(PROBLEM TO WORK ON): Retype all of the data without changing a single word.

[Collected data]

+--

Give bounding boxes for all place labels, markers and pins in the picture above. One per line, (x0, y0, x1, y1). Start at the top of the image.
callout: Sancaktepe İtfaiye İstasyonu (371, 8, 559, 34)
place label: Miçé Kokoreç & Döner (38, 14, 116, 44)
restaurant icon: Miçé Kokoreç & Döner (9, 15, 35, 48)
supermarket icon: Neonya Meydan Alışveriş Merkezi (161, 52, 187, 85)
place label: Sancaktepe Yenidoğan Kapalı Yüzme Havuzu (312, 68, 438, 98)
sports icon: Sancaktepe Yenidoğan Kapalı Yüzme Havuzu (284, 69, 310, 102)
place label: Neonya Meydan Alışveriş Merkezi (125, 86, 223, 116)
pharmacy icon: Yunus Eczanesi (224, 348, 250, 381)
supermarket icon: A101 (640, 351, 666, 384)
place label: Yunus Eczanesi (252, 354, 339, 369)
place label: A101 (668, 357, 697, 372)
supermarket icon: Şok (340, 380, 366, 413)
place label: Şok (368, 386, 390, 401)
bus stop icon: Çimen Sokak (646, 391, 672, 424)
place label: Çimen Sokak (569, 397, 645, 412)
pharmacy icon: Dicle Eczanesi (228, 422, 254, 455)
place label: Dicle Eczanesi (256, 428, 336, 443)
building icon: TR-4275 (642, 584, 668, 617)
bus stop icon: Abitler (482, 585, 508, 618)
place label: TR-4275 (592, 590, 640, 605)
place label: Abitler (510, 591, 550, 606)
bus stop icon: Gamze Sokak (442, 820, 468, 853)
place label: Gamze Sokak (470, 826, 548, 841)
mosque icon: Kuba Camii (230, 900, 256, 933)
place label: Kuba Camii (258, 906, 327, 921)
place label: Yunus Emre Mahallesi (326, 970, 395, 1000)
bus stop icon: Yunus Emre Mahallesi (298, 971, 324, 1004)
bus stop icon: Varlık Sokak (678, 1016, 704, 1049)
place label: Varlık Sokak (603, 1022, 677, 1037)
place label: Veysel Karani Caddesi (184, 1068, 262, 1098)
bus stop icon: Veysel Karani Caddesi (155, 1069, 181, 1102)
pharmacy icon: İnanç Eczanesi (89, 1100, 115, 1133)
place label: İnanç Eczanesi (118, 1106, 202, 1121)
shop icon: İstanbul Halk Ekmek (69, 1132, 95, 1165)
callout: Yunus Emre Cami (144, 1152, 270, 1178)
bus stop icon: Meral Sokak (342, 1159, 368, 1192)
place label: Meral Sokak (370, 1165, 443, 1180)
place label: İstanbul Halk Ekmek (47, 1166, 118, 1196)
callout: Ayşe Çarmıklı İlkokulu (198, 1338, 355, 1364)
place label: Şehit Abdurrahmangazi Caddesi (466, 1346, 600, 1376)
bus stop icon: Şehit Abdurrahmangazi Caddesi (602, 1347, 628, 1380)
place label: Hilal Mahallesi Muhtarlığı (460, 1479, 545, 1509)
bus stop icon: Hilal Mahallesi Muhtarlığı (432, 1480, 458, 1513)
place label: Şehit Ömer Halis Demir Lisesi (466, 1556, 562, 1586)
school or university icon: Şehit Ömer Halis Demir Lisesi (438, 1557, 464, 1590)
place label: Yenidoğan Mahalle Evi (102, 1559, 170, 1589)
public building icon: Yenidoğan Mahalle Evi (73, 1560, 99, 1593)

+--

(ANSWER TO THIS PROBLEM):
Give bounding boxes for all place labels, markers and pins in the picture above. One per line, (x0, y0, x1, y1). Start at the top of the image.
callout: Sancaktepe İtfaiye İstasyonu (371, 8, 559, 34)
place label: Miçé Kokoreç & Döner (38, 14, 116, 44)
restaurant icon: Miçé Kokoreç & Döner (9, 15, 35, 48)
supermarket icon: Neonya Meydan Alışveriş Merkezi (161, 52, 187, 85)
place label: Sancaktepe Yenidoğan Kapalı Yüzme Havuzu (312, 68, 438, 98)
sports icon: Sancaktepe Yenidoğan Kapalı Yüzme Havuzu (284, 69, 310, 102)
place label: Neonya Meydan Alışveriş Merkezi (125, 86, 223, 116)
pharmacy icon: Yunus Eczanesi (224, 348, 250, 381)
supermarket icon: A101 (640, 351, 666, 384)
place label: Yunus Eczanesi (252, 354, 339, 369)
place label: A101 (668, 357, 697, 372)
supermarket icon: Şok (340, 380, 366, 413)
place label: Şok (368, 386, 390, 401)
bus stop icon: Çimen Sokak (646, 391, 672, 424)
place label: Çimen Sokak (569, 397, 645, 412)
pharmacy icon: Dicle Eczanesi (228, 422, 254, 455)
place label: Dicle Eczanesi (256, 428, 336, 443)
building icon: TR-4275 (642, 584, 668, 617)
bus stop icon: Abitler (482, 585, 508, 618)
place label: TR-4275 (592, 590, 640, 605)
place label: Abitler (510, 591, 550, 606)
bus stop icon: Gamze Sokak (442, 820, 468, 853)
place label: Gamze Sokak (470, 826, 548, 841)
mosque icon: Kuba Camii (230, 900, 256, 933)
place label: Kuba Camii (258, 906, 327, 921)
place label: Yunus Emre Mahallesi (326, 970, 395, 1000)
bus stop icon: Yunus Emre Mahallesi (298, 971, 324, 1004)
bus stop icon: Varlık Sokak (678, 1016, 704, 1049)
place label: Varlık Sokak (603, 1022, 677, 1037)
place label: Veysel Karani Caddesi (184, 1068, 262, 1098)
bus stop icon: Veysel Karani Caddesi (155, 1069, 181, 1102)
pharmacy icon: İnanç Eczanesi (89, 1100, 115, 1133)
place label: İnanç Eczanesi (118, 1106, 202, 1121)
shop icon: İstanbul Halk Ekmek (69, 1132, 95, 1165)
callout: Yunus Emre Cami (144, 1152, 270, 1178)
bus stop icon: Meral Sokak (342, 1159, 368, 1192)
place label: Meral Sokak (370, 1165, 443, 1180)
place label: İstanbul Halk Ekmek (47, 1166, 118, 1196)
callout: Ayşe Çarmıklı İlkokulu (198, 1338, 355, 1364)
place label: Şehit Abdurrahmangazi Caddesi (466, 1346, 600, 1376)
bus stop icon: Şehit Abdurrahmangazi Caddesi (602, 1347, 628, 1380)
place label: Hilal Mahallesi Muhtarlığı (460, 1479, 545, 1509)
bus stop icon: Hilal Mahallesi Muhtarlığı (432, 1480, 458, 1513)
place label: Şehit Ömer Halis Demir Lisesi (466, 1556, 562, 1586)
school or university icon: Şehit Ömer Halis Demir Lisesi (438, 1557, 464, 1590)
place label: Yenidoğan Mahalle Evi (102, 1559, 170, 1589)
public building icon: Yenidoğan Mahalle Evi (73, 1560, 99, 1593)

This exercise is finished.